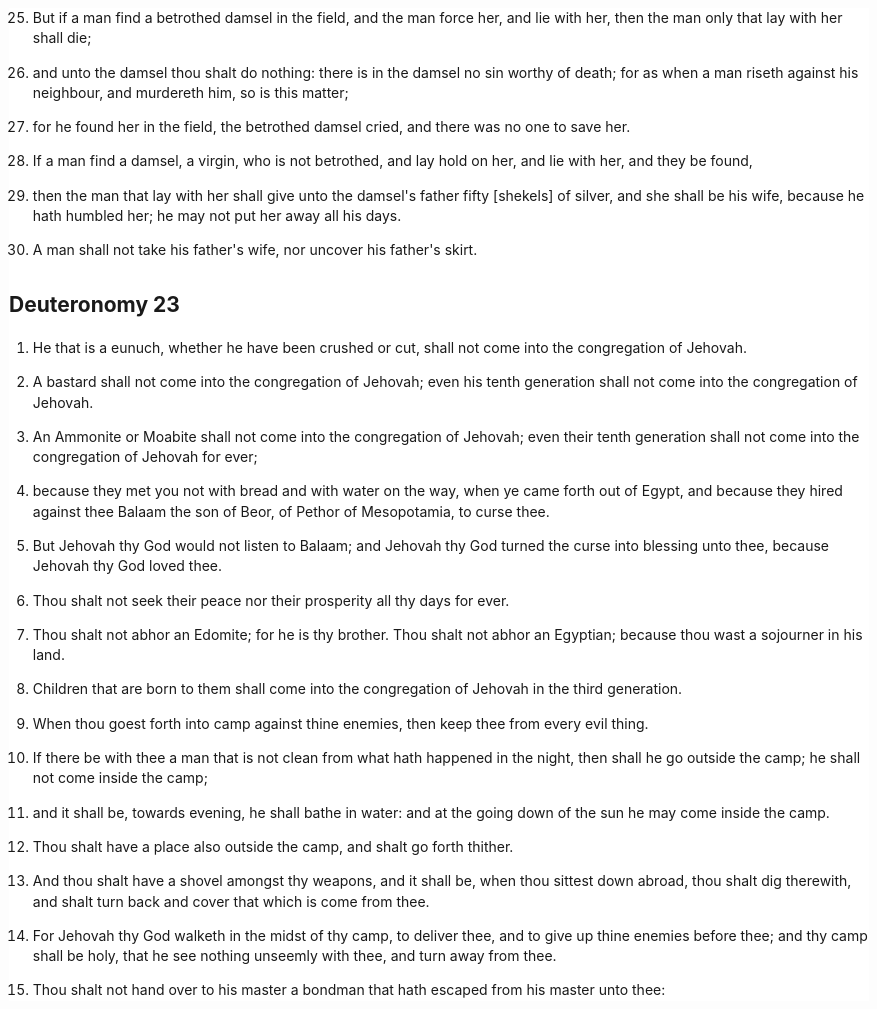 25. But if a man find a betrothed damsel in the field, and the man force her, and lie with her, then the man only that lay with her shall die;

26. and unto the damsel thou shalt do nothing: there is in the damsel no sin worthy of death; for as when a man riseth against his neighbour, and murdereth him, so is this matter;

27. for he found her in the field, the betrothed damsel cried, and there was no one to save her.

28. If a man find a damsel, a virgin, who is not betrothed, and lay hold on her, and lie with her, and they be found,

29. then the man that lay with her shall give unto the damsel's father fifty [shekels] of silver, and she shall be his wife, because he hath humbled her; he may not put her away all his days.

30. A man shall not take his father's wife, nor uncover his father's skirt.

## Deuteronomy 23

1. He that is a eunuch, whether he have been crushed or cut, shall not come into the congregation of Jehovah.

2. A bastard shall not come into the congregation of Jehovah; even his tenth generation shall not come into the congregation of Jehovah.

3. An Ammonite or Moabite shall not come into the congregation of Jehovah; even their tenth generation shall not come into the congregation of Jehovah for ever;

4. because they met you not with bread and with water on the way, when ye came forth out of Egypt, and because they hired against thee Balaam the son of Beor, of Pethor of Mesopotamia, to curse thee.

5. But Jehovah thy God would not listen to Balaam; and Jehovah thy God turned the curse into blessing unto thee, because Jehovah thy God loved thee.

6. Thou shalt not seek their peace nor their prosperity all thy days for ever.

7. Thou shalt not abhor an Edomite; for he is thy brother. Thou shalt not abhor an Egyptian; because thou wast a sojourner in his land.

8. Children that are born to them shall come into the congregation of Jehovah in the third generation.

9. When thou goest forth into camp against thine enemies, then keep thee from every evil thing.

10. If there be with thee a man that is not clean from what hath happened in the night, then shall he go outside the camp; he shall not come inside the camp;

11. and it shall be, towards evening, he shall bathe in water: and at the going down of the sun he may come inside the camp.

12. Thou shalt have a place also outside the camp, and shalt go forth thither.

13. And thou shalt have a shovel amongst thy weapons, and it shall be, when thou sittest down abroad, thou shalt dig therewith, and shalt turn back and cover that which is come from thee.

14. For Jehovah thy God walketh in the midst of thy camp, to deliver thee, and to give up thine enemies before thee; and thy camp shall be holy, that he see nothing unseemly with thee, and turn away from thee.

15. Thou shalt not hand over to his master a bondman that hath escaped from his master unto thee:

- _How to complete this task_
Copy the lines above exactly, the stretch from the line that contains "8. Children that" through the line that contains "10. If there".

- _Response box_
8. Children that are born to them shall come into the congregation of Jehovah in the third generation.

9. When thou goest forth into camp against thine enemies, then keep thee from every evil thing.

10. If there be with thee a man that is not clean from what hath happened in the night, then shall he go outside the camp; he shall not come inside the camp;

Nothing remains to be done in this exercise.